[Listed entries Boundary: Start]
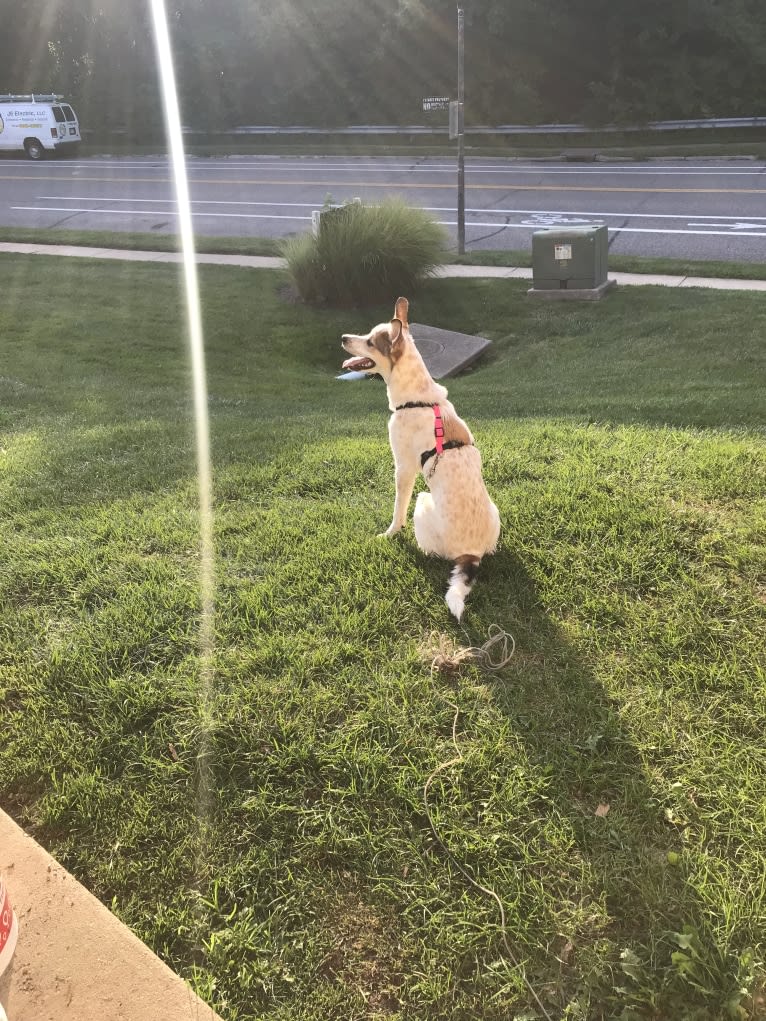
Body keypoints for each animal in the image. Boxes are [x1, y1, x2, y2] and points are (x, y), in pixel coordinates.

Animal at [343, 292, 500, 616]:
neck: (417, 398)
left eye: (369, 342)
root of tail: (471, 554)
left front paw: (390, 533)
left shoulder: (403, 468)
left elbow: (396, 510)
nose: (342, 338)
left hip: (422, 501)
[Listed entries Boundary: End]
**Aim of the exercise**
Word for word, give the entries back in full; the pictures do not belong in the copy.

**Answer to the exercise**
Body keypoints for each animal in the image. Boxes are [x1, y1, x2, y2] and points are (x, y), in pixel coordinates.

Animal at [343, 292, 500, 616]:
neck: (417, 398)
left eye: (369, 342)
root of tail: (471, 554)
left front paw: (390, 533)
left shoulder: (403, 468)
left elbow: (396, 510)
nose: (342, 338)
left hip: (422, 501)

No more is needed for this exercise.